Biotech acquisitions by therapeutic category, 2018 to 2025 YTD
Therapeutic category | 2018 | 2019 | 2020 | 2021 | 2022 | 2023 | 2024 | 2025 YTD |
Cancer | 10 | 7 | 6 | 9 | 11 | 8 | 11 | 8 |
CNS | 1 | 6 | 2 | 4 | 3 | 7 | 4 | 1 |
Immune | 2 | 3 | 5 | 4 | 5 | 6 | 14 | 1 |
Rare | 6 | 7 | 5 | 5 | 7 | 5 | 4 | 0 |
Other | 5 | 6 | 10 | 13 | 17 | 12 | 6 | 4 |
Fig. 2 – Values represent deal count. Acquisitions valued less than $50 million are not included. Source: BioPharma Dive
FDA cuts could drive a wave of M&A
But some analysts see a potential shift on the horizon. Mass layoffs and funding cuts at federal agencies like the FDA and NIH could create ripple effects that actually push smaller biotechs toward M&A.
The FDA, already operating with lean resources, now faces deeper workforce reductions and mounting backlogs. That’s a dilemma for small biotechs relying on timely inspections or approvals to bring their products to market. When timelines stretch, so do burn rates, and many early-stage companies simply can’t afford long waits and regulatory disruptions. For those facing pressure, M&A may become a financing solution.
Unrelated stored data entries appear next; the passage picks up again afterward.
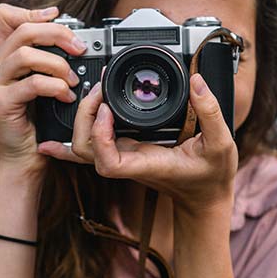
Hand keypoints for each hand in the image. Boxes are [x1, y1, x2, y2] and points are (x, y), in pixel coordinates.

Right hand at [0, 3, 87, 178]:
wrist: (23, 159)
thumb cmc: (37, 123)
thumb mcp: (42, 85)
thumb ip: (48, 62)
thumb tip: (74, 40)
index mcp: (1, 58)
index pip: (4, 16)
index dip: (31, 11)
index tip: (58, 16)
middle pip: (22, 31)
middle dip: (57, 34)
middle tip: (79, 48)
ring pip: (26, 54)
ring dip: (58, 64)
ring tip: (73, 79)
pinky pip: (32, 83)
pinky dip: (55, 87)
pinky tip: (66, 96)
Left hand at [37, 73, 237, 213]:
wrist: (205, 196)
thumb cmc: (211, 176)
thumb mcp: (222, 143)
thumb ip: (211, 112)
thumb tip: (197, 81)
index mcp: (147, 163)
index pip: (108, 161)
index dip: (99, 135)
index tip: (108, 109)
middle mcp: (129, 161)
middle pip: (85, 149)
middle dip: (84, 117)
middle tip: (101, 88)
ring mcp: (124, 156)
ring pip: (83, 147)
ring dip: (81, 118)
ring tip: (96, 91)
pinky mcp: (125, 150)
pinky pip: (92, 145)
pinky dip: (75, 134)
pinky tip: (54, 134)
Some companies will feel the pressure more than others. Therapies that require coordination across multiple agencies, like those involving companion diagnostics, are especially exposed to regulatory slowdowns. The result is a pathway that’s not just slower, but harder to predict, which could complicate deal timing and make valuations harder to pin down. In this kind of environment, M&A isn’t just a growth lever — it could be a necessary lifeline.
A buyer’s market in the making?
Activist investors are expected to push underperforming biotechs to explore strategic alternatives, and private equity firms sitting on undeployed capital are keeping a close eye on potential targets. For big pharma, it could be a rare moment to buy innovative science at discounted prices.
In short, while economic headwinds and regulatory uncertainty may be holding big pharma back from aggressive expansion, the same forces could push smaller biotech firms into the arms of larger partners.
So, is 2025 the big year for pharma M&A?
The answer might depend on what lens you’re using. If you’re expecting a blockbuster year filled with megadeals, the first quarter says “not yet.” But if you’re watching for a slow-burning shift where necessity drives consolidation, particularly among smaller players, the fuse may already be lit.
With eight months to go, there’s still time for 2025 to deliver. Just don’t expect fireworks, at least not yet.